In Richtung Rettig sagte der 62-Jährige: "Wenn nun ein Mann, der noch kein halbes Jahr bei der DFL angestellt ist, so ziemlich alles und jedes in unserem Verband dazu noch sachlich falsch in Frage stellt, ist dies anmaßend und völlig unangebracht. Mit dem Liga-Präsidenten habe ich bereits über diesen Vorgang geredet und werde ihn sicher auch bei der Präsidiumssitzung am Freitag zur Sprache bringen."

Rettig machte grundsätzlich eine Schwäche in der Gesamtstruktur des DFB aus, die er vor allem am Posten des Generalsekretärs festmacht: "Dass die Führung eines so großen Verbandes von einer hauptamtlichen Person geleistet werden kann, da habe ich meine Zweifel. An dieser Stelle des DFB kommen sehr viele Aufgaben zusammen."

Die DFL ist offensichtlich der Meinung, dass man auf der gleichen Hierarchieebene wie der des DFB-Generalsekretärs künftig auch einen Sportfachmann installieren müsse, der dann allein für den sportlichen Bereich im Verband zuständig sein soll.

Mehr Mitspracherecht für DFL

Unabhängig fordert die DFL bei der Auswahl des künftigen Sportdirektors ein Mitspracherecht, nachdem in Matthias Sammer und Robin Dutt innerhalb kürzester Zeit zwei Sportdirektoren vorzeitig das Weite gesucht haben. "Die Entscheidung über den Sportdirektor kann keine exklusive Entscheidung des DFB sein.
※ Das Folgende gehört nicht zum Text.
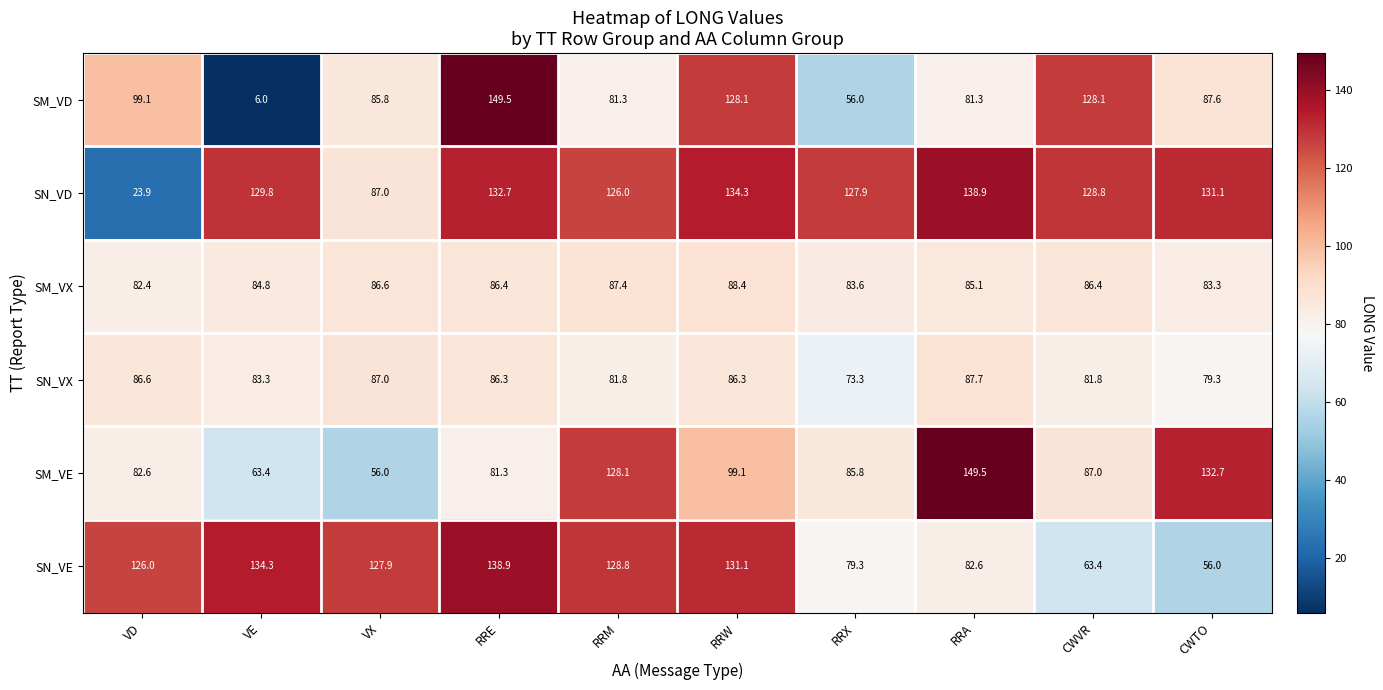

At which label does SN_VD first exceed 129?

VE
Da geht es auch um Interessen des Ligaverbandes", sagte Rettig in aller Deutlichkeit.

Seifert hatte sich zuletzt schon dafür ausgesprochen, dass der künftige Sportdirektor alle Fäden in der Hand halten, also auch für die A-Nationalmannschaft zuständig sein müsse, was bisher nicht der Fall war. Sandrock hat diese Forderungen zurückgewiesen und sich eine Einmischung in dieser Personalfrage verbeten: "Die Personalie Sportdirektor ist eine originäre Aufgabe des DFB."

Für die DFL liegt in diesem Bereich aber einiges im Argen, wie auch das Vorrunden-Aus der U21 bei der EM in Israel verdeutlicht habe. Dieser EM-K.o. sei auch ein Resultat der aktuellen Führungsschwäche gewesen, wie Rettig mit Blick auf das Abstellungswirrwarr erklärte: "Ich habe die Gesamtverantwortung nicht verstanden."

DFB kontraproduktiv für die Interessen der Klubs?

Der DFL-Geschäftsführer wirft dem DFB zudem vor, auf internationalem Parkett in einigen Fällen gegen die Interessen der Klubs zu entscheiden. So sei die Einführung der Champions League für U19-Klubmannschaften kontraproduktiv: "Hier hat der DFB gegen seine eigene Überzeugung und den Rat aller Fachleute den Wunsch der UEFA zur Einführung dieses Wettbewerbes mitgetragen. Ich kann keinen Vorteil für unsere Vereine erkennen."

Auch das Verhalten des DFB im Zusammenhang mit der Bewerbung für die Finalwoche der EM-Endrunde 2020, die in 13 Ländern stattfinden wird, sieht die DFL kritisch. Der DFB hatte angekündigt unter gewissen Umständen zugunsten der Türkei auf eine Kandidatur für die Finalwoche zu verzichten. "Wir wissen von Außenständen von einigen Millionen Euro, die türkische Klubs einigen unserer Klubs seit langer Zeit schuldig sind", so Rettig: "Bei aller Sportpolitik sollte man immer das Gesamtbild im Auge haben."